I have experienced the capture of fallow deer into baited corrals to be shot by marksmen on Sidney Island. I watched stressed deer frightened out of their wits run headlong into the wire fences to escape the bullets.

It was a horrible spectacle. Surely a single shot from the rifle of an unseen hunter is a much more humane way for a deer to end its life.

Contrary to what Parks Canada tells you, fallow deer are not poor swimmers and thus, will likely continue to repopulate Sidney Island from nearby James Island where these deer were originally introduced for hunting.

Moreover, some clever fallow deer always seek protection during the organized hunt sessions by retreating to private property where hunters cannot shoot them, and most certainly not sharpshooters in helicopters.

As for the support of First Nations folks for the Parks Canada proposal, I certainly do understand their right to be able to harvest certain medicinal plants currently being consumed by both deer species.

The hunt culls already in place are apparently encouraging their growth. As for wanting to wipe out the fallow deer to promote traditional black-tailed deer for their harvest on the island, why do they not seriously consider including the more numerous and tastier fallow deer in their diet?
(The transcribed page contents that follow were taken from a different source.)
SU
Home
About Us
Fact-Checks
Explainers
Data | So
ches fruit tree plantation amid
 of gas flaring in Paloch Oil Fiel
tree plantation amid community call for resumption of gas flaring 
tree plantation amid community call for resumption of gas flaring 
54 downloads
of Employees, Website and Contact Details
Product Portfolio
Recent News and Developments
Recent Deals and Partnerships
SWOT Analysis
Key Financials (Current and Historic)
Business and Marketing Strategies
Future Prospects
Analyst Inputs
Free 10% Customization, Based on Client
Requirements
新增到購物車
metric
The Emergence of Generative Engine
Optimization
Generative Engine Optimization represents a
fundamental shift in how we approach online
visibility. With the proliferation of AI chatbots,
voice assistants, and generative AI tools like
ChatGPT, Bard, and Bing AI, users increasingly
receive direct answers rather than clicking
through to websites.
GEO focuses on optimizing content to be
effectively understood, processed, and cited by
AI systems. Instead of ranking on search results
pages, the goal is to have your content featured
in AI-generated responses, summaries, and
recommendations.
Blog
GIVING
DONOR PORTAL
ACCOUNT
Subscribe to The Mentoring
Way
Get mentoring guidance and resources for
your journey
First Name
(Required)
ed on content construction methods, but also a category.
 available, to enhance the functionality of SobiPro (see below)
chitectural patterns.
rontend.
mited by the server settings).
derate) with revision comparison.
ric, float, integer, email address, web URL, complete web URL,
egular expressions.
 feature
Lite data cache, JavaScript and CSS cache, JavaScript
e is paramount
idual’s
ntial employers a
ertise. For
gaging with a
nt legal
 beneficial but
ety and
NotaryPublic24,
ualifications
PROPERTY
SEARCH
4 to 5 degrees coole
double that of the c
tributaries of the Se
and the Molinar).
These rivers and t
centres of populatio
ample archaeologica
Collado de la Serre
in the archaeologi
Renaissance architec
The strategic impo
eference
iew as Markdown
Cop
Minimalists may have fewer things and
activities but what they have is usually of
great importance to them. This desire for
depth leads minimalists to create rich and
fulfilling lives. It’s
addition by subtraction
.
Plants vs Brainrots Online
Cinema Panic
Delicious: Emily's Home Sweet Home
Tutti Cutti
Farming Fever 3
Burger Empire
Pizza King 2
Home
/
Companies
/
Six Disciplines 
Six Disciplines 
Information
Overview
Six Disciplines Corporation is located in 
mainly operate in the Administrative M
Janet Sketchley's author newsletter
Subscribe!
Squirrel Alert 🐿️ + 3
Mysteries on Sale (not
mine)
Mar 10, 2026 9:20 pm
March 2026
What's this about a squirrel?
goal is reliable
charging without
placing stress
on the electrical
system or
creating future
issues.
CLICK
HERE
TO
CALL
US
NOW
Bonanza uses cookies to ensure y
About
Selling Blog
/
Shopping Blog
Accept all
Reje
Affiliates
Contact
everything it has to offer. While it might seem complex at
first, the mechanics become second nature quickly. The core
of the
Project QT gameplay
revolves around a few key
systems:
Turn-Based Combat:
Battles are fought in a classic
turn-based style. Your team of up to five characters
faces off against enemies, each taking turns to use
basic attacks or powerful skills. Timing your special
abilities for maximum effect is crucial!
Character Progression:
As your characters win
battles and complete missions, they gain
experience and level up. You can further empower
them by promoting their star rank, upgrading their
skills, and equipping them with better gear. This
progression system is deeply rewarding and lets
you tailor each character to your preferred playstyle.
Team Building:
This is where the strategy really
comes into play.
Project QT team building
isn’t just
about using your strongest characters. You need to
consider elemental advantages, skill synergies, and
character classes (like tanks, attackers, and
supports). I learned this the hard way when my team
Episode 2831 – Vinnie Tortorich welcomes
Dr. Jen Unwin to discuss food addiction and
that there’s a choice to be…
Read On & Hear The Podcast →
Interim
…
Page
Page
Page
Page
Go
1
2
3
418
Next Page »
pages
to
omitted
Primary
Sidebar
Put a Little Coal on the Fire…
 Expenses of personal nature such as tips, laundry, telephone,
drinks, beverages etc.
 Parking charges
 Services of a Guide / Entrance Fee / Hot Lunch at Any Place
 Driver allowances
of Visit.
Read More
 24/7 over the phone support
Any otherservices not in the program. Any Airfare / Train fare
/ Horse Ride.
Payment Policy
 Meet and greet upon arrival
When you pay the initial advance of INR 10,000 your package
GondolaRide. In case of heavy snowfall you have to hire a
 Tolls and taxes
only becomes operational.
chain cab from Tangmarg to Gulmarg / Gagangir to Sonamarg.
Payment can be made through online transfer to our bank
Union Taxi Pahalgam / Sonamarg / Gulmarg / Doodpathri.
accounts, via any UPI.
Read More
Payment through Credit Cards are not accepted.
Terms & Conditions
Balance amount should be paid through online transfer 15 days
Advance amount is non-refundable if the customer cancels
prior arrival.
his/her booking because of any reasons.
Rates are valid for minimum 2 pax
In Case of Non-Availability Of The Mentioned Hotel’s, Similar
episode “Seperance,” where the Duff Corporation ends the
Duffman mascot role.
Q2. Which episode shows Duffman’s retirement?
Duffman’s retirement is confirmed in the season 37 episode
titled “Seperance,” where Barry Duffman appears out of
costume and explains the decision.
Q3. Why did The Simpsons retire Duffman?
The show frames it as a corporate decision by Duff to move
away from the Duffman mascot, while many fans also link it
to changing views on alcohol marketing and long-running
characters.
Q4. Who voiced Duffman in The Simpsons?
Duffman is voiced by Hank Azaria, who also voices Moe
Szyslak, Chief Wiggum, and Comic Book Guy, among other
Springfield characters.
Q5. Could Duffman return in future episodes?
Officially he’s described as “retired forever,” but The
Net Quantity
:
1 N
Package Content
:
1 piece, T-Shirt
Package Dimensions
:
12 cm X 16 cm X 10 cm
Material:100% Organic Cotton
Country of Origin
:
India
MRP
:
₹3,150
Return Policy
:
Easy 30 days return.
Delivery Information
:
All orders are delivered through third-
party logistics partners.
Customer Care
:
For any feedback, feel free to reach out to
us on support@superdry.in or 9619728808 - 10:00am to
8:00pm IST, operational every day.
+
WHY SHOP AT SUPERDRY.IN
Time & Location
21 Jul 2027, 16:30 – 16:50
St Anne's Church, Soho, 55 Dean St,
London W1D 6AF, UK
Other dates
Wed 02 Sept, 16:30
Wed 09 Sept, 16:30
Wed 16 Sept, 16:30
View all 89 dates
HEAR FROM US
Examining the bigger picture, do we not already have myriad other more broad-reaching, significant problems facing our plants and wildlife in Canada that require money already in short supply?

Besides the 841 species officially listed at risk in our country, need I even mention climate change and the wildfire season of 2023?

Must we spend $5.9 million of tax dollars to purportedly wipe out a useful deer population on a tiny island of only 8.7 square kilometres and using an inhumane, ineffective technique that will surely serve to give not only Parks Canada but our entire country a huge black eye in the eyes of the world?

The organized humane hunts, that cost the public literally nothing, are clearly working, so what is the big rush?